The panel majority sided with the Obama argument, calling the language of Dickey-Wicker amendment ambiguous. Writing the majority opinion for himself and fellow judge Thomas Griffith, Judge Douglas Ginsburg said that because Congress wrote the law in the present tense, it was entirely reasonable for the National Institutes of Health to understand Dickey-Wicker as permitting funding for research using cell lines derived without federal funding, even as it bars funding for the derivation of additional lines. Ginsberg wrote that the use of the present tense in a statute strongly suggests it does not extend to past actions.

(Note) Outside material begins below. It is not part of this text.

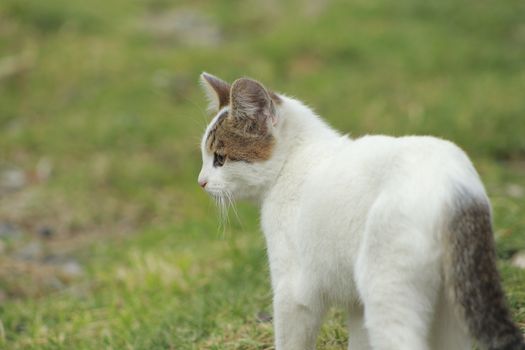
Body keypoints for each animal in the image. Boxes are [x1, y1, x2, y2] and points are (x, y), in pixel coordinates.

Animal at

But in her minority dissent Judge Karen Henderson insisted that the Dickey-Wicker Amendment was clear in its intent, writing that it was meant to ban federal funding of research rather than the destruction of human embryos for research purposes.

Explained Henderson, Research, then, is the express target of the ban the Congress imposed with respect to the destruction of a human embryo. This makes perfect sense because in 1996, according to the record, hESC [human embryonic stem cell] research had barely begun. The Congress, recognizing its scant knowledge about the feasibility/scope of hESC research, chose broad language with the plain intent to make the ban as complete as possible.

Baptist Press noted that while embryonic stem cell research has received significant publicity but has yet to lead to any cures, research with adult stem cells, which destroys no embryos, has produced therapies for 73 afflictions, including cancer, juvenile diabetes, multiple sclerosis, heart damage, Parkinsons, sickle cell anemia and spinal cord injuries according to Do No Harm, a coalition promoting ethics in research.

Similarly, Experiments with induced pluripotent stem (iPS) cells have demonstrated promising results and generated a great deal of interest in recent years among scientists, reported the Baptist news site, with researchers enjoying success in reprogramming adult skin cells into cells that have virtually the identical properties of embryonic ones, which have the ability to change into any cell or tissue in the body.

Dr. David Prentice, Senior Fellow for Life Sciences with the Family Research Council, called the court decision disappointing, noting that as Judge Henderson had declared, the logic for the current decision is a case of linguistic jujitsu rather than straightforward interpretation of the law. Human embryonic stem cell research relies on the destruction of young human embryos as experimental fodder.

Meanwhile, added Prentice, thousands of patients are alive and have improved health after treatments using adult stem cells, including for spinal cord injury, heart damage, blindness, and dozens of other conditions.

Concluded the pro-life physician, Federal taxpayer funds should go towards helping patients first, not unethical experiments. We believe that further court decisions will support congressional protections of young human life and divert federal funds toward lifesaving adult stem cells.